** Given passage follows **

I was a vegetarian for several years. Meat just tasted "wrong" - I couldn't stomach it, the smell made me ill, and my health just seemed better when I wasn't eating meat. Before I made the switch to vegetarianism, I'd been eating way too much fast food meat - chicken nuggets, pre-configured frozen meals, and McBurgers. No wonder I didn't feel well.
I had always loved rice and veggies, but as a full time vegetarian I learned to use spices and sauces to make whole meals of the ingredients I had known before in plainer guises. Chickpeas in curry powder over rice, spicy lentil soup, vegetarian chili seasoned with cumin and coriander ... it was delicious. For more than four years I ate no meat at all.
Then, gradually, I noticed that meat started looking good. The smell was appetizing. I knew that a change in diet would need to be made gradually, and I wasn't at all sure that this was a direction I wanted to follow. After all, there are those who say the corn and grain used to feed the beef we eat would be more efficiently (and more justly) used to feed human beings who cannot afford the expense and luxury of meat. There's something to be said about that.
At the same time, I was starting to think about the need to eat locally: the more kilometers your food travels to make it to your plate, the more fuel is used to get it from the source to the destination ... and in a world of increasing fuel prices, 'long distance food' is rapidly becoming more expensive: look at the spikes in rice prices in the last few months. Then there is the moral imperative of reducing one's eco-footprint - that's just one of those things that seems 'inherently good'. Eating locally means encouraging the local market while easing your impact on the environment: so eating locally is a good thing.
Here is where I hit a problem: there is no local rice. It just doesn't grow here. Grain? Well, sure, there's grain ... but not a lot of it, that's a Saskatchewan thing. Chickpeas? I have no idea if those will even grow in this climate. I kind of doubt it. So ... what kind of food is truly local?
Alberta Beef. Everyone here has seen the bumper stickers and billboards ... I love Alberta Beef. I have friends who are beef producers: buying from them supports a local business (two, in fact, the farmer and the processor). The cattle travel from the farm to the processor (about 30 minutes away) and back home to a freezer at the farm, where we pick out whatever cuts we want, weigh them on the scale, and pay a flat rate per pound for some of the best beef you could imagine.

** End of Given passage **
** Supplied data follows **

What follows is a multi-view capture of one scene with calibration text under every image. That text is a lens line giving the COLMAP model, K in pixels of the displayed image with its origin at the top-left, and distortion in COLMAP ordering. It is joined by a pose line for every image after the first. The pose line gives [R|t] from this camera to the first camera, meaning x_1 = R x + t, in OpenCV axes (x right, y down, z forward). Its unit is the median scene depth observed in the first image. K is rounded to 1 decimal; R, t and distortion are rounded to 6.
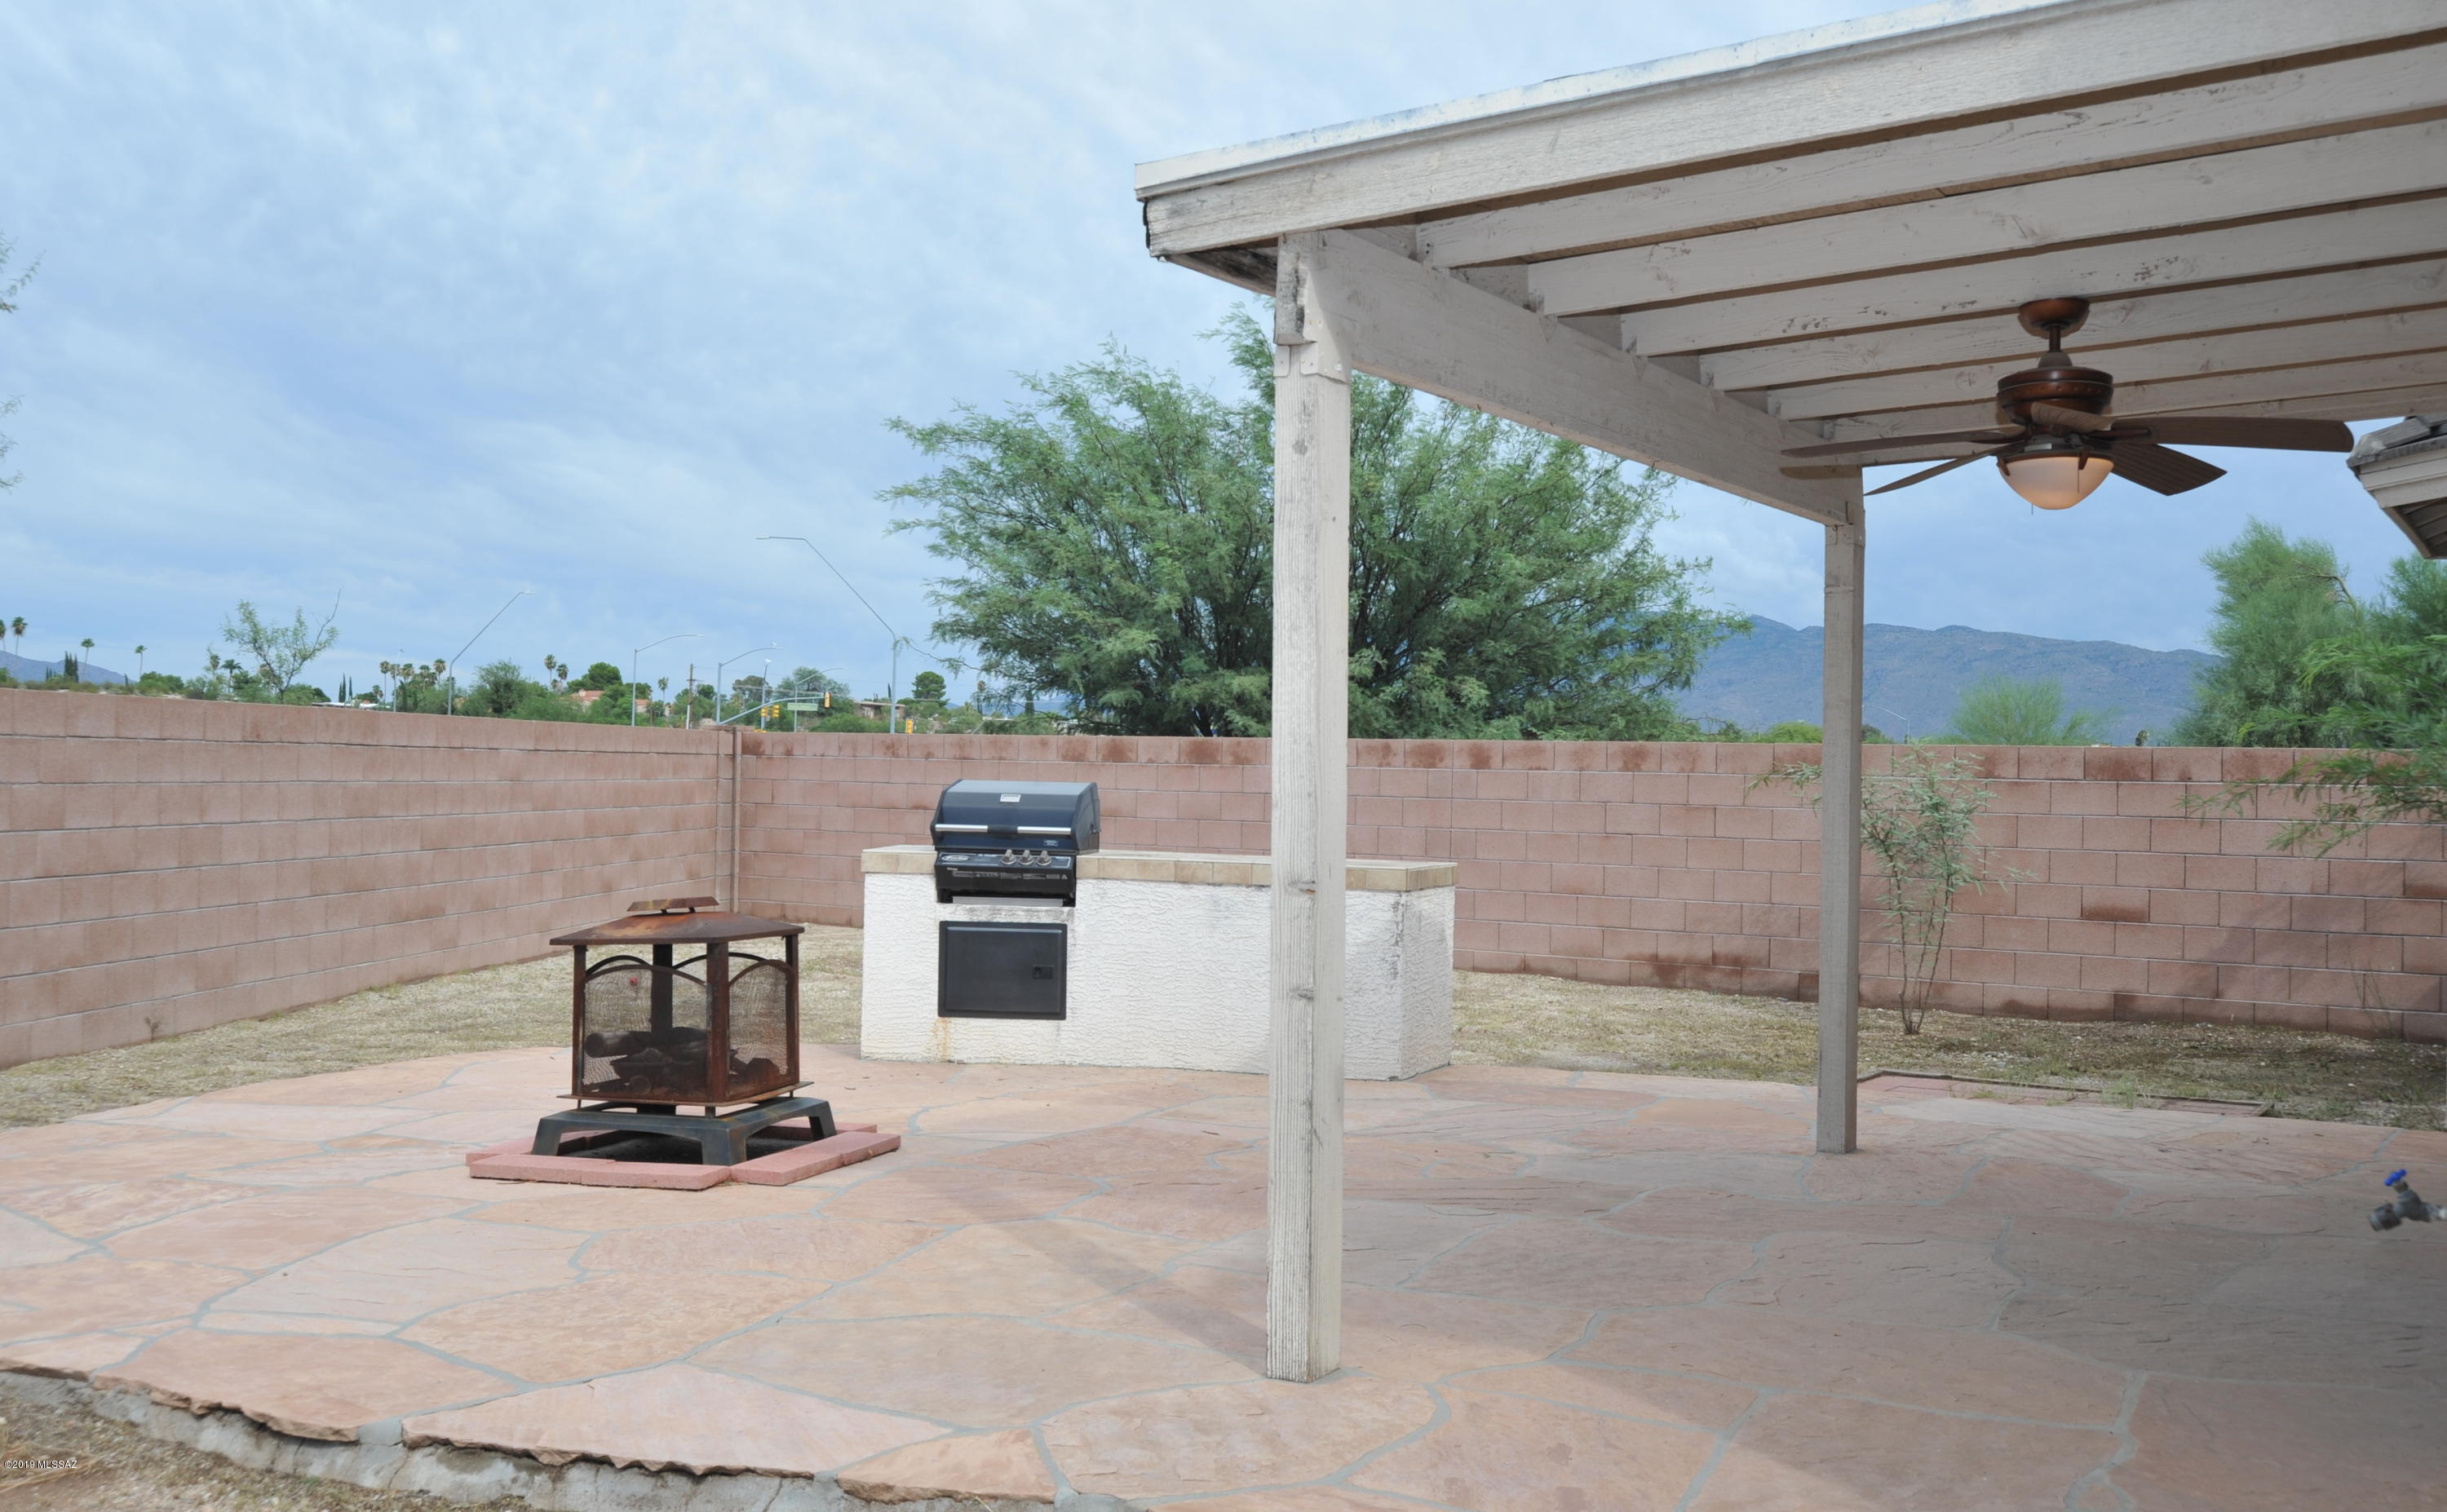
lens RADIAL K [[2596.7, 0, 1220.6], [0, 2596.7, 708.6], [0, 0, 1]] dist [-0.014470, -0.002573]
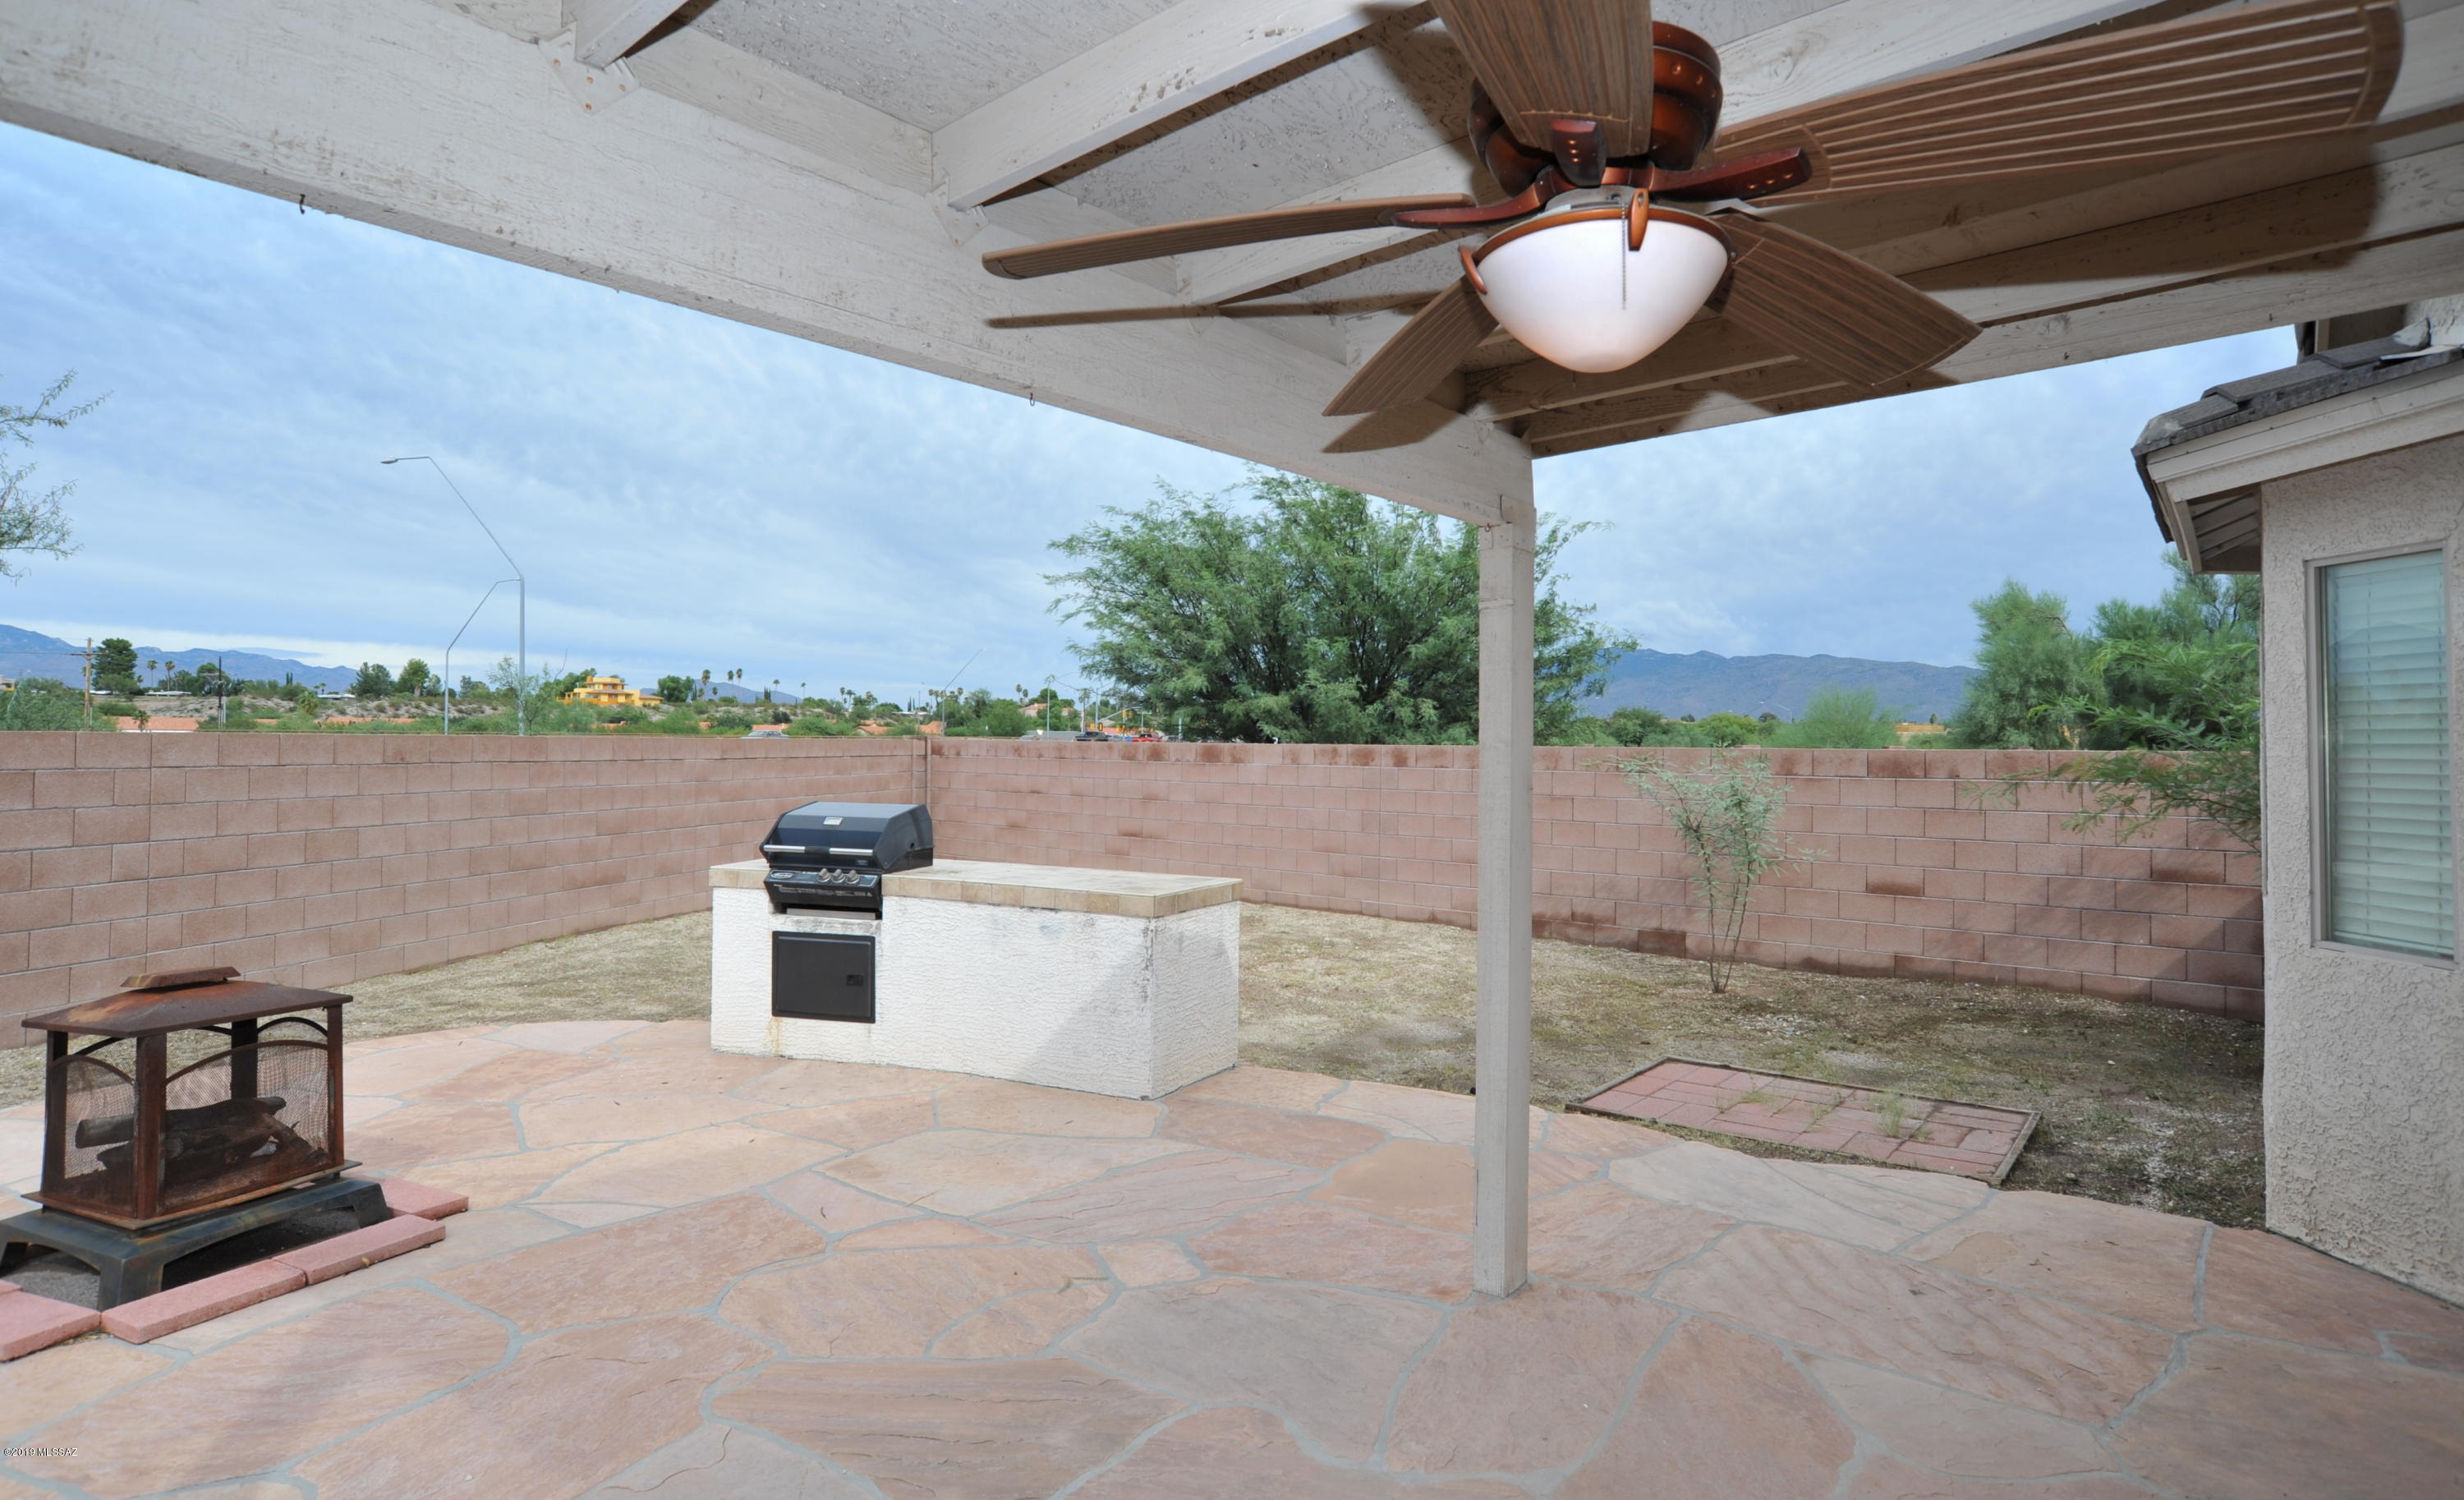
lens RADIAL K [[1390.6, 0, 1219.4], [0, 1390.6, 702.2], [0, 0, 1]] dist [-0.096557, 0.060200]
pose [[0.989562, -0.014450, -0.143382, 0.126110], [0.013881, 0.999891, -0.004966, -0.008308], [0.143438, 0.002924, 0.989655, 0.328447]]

** End of Supplied data **

§ Work instructions:
A - Please transcribe the stretch of the vegetarianism passage from "I had always" through "said about that.".
B - According to the vegetarianism passage, for how long did the writer eat no meat at all?

§ Answers to this exercise:
A -
I had always loved rice and veggies, but as a full time vegetarian I learned to use spices and sauces to make whole meals of the ingredients I had known before in plainer guises. Chickpeas in curry powder over rice, spicy lentil soup, vegetarian chili seasoned with cumin and coriander ... it was delicious. For more than four years I ate no meat at all.
Then, gradually, I noticed that meat started looking good. The smell was appetizing. I knew that a change in diet would need to be made gradually, and I wasn't at all sure that this was a direction I wanted to follow. After all, there are those who say the corn and grain used to feed the beef we eat would be more efficiently (and more justly) used to feed human beings who cannot afford the expense and luxury of meat. There's something to be said about that.

B - For more than four years.